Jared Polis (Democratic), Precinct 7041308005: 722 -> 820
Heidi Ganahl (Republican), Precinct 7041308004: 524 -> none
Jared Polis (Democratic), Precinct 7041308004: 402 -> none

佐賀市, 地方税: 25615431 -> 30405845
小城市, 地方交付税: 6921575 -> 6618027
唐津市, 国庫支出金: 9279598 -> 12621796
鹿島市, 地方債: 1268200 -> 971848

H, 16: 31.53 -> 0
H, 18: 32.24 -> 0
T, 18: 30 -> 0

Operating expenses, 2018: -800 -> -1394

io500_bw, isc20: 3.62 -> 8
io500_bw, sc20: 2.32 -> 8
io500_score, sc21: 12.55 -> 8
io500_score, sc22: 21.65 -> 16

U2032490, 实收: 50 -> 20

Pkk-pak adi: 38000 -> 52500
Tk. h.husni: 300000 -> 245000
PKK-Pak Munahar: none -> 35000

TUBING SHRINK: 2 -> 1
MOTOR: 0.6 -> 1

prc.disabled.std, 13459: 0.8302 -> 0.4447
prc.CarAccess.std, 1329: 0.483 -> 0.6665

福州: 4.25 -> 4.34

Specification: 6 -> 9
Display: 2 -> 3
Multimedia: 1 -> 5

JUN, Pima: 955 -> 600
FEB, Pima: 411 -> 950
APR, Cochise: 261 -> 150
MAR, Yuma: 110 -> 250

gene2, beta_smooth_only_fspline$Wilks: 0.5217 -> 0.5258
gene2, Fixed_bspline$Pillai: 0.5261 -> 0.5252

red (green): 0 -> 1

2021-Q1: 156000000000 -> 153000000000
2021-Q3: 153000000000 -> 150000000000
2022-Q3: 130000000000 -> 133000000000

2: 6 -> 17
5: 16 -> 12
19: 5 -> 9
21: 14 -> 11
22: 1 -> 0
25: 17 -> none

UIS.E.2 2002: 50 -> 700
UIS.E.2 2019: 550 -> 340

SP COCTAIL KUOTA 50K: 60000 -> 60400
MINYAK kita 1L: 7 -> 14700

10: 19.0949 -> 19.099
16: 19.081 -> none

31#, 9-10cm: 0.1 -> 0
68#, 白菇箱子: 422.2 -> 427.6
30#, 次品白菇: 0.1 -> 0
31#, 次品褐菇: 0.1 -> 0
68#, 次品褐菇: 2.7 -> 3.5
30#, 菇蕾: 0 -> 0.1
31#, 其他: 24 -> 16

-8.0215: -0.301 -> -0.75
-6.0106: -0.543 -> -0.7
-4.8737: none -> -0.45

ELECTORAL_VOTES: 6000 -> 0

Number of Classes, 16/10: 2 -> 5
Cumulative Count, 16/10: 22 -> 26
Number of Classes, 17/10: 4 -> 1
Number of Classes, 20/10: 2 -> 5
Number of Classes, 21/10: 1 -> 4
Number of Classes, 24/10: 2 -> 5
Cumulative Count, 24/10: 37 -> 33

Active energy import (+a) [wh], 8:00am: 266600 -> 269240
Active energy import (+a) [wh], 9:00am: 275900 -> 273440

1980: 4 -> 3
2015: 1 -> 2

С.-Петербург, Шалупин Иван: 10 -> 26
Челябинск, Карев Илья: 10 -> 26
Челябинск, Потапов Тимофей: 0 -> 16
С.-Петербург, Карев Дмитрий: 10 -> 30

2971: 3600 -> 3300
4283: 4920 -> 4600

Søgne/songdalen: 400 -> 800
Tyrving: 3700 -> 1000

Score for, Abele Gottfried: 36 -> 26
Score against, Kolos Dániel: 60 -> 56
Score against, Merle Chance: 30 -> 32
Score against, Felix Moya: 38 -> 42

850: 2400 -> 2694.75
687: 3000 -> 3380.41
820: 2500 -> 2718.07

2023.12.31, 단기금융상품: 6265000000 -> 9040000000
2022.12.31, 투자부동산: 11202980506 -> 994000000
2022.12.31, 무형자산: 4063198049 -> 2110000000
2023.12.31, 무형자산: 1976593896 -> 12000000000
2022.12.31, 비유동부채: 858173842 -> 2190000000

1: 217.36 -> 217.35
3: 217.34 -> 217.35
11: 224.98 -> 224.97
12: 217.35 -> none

━━━━━━━━━━

▸ **PROMPT**: Produce the lines from the top of the listing through the "唐津市, 国庫支出金: 9279598 -> 12621796" line exactly as they appear, with no additional output.

▸ **WRITTEN SOLUTION**:
Jared Polis (Democratic), Precinct 7041308005: 722 -> 820
Heidi Ganahl (Republican), Precinct 7041308004: 524 -> none
Jared Polis (Democratic), Precinct 7041308004: 402 -> none

佐賀市, 地方税: 25615431 -> 30405845
小城市, 地方交付税: 6921575 -> 6618027
唐津市, 国庫支出金: 9279598 -> 12621796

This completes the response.